[Python-Dev] Re: PEP 277: Unicode file name support for Windows NT,
was PEP-time ? ...
Martin v. Loewis
martin@v.loewis.de
Wed, 16 Jan 2002 20:09:24 +0100
> > I'm still not certain what the meaning of this function is, if it
> > means "Unicode file names are only restricted by the file system
> > conventions", then on Unix, it may change at run-time, if a user or
> > the application sets an UTF-8 locale, switching from the original "C"
> > locale.
>
> Doesn't it mean: "posix functions and file() can accept Unicode file
> names" ?
Neil has given his own interpretation (return true if it is *better*
to pass Unicode strings than to pass byte strings).
You property (accepts Unicode) is true on all Python installations
since 2.2: if you pass a Unicode string, it will try the file system
encoding; if that is NULL, it will try the system encoding. So on all
Python systems,
open(u"foo.txt","w")
currently succeeds everywhere (unless Unicode was completely disabled
in the port).
> That's what I thought, at least; whether they succeed or not
> is another question and could well be handled by run-time errors
> (e.g. on Unix it is not at all clear whether NFS, Samba or some
> other more exotic file system can handle the encoding chosen by
> Python or the program).
For NFS, it is clear - file names are null-terminated byte strings
(AFAIK). For Samba, I believe it depends on the installation,
specifically whether the encoding of Samba matches the one of the
user. For more exotic file systems, it is not all that clear.

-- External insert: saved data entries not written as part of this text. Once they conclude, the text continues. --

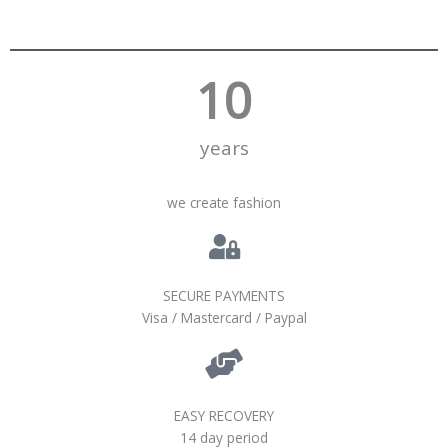
10
years
we create fashion
SECURE PAYMENTS
Visa / Mastercard / Paypal
EASY RECOVERY
14 day period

> Perhaps we ought to drop that function altogether and let the
> various file IO functions raise run-time errors instead ?!
That was my suggestion as well. However, Neil points out that, on
Windows, passing Unicode is sometimes better: For some files, there is
no byte string file name to identify the file (if the file name is not
representable in MBCS). OTOH, on Unix, some files cannot be accessed
with a Unicode string, if the file name is invalid in the user's
encoding.
It turns out that only OS X really got it right: For each file, there
is both a byte string name, and a Unicode name.
Regards,
Martin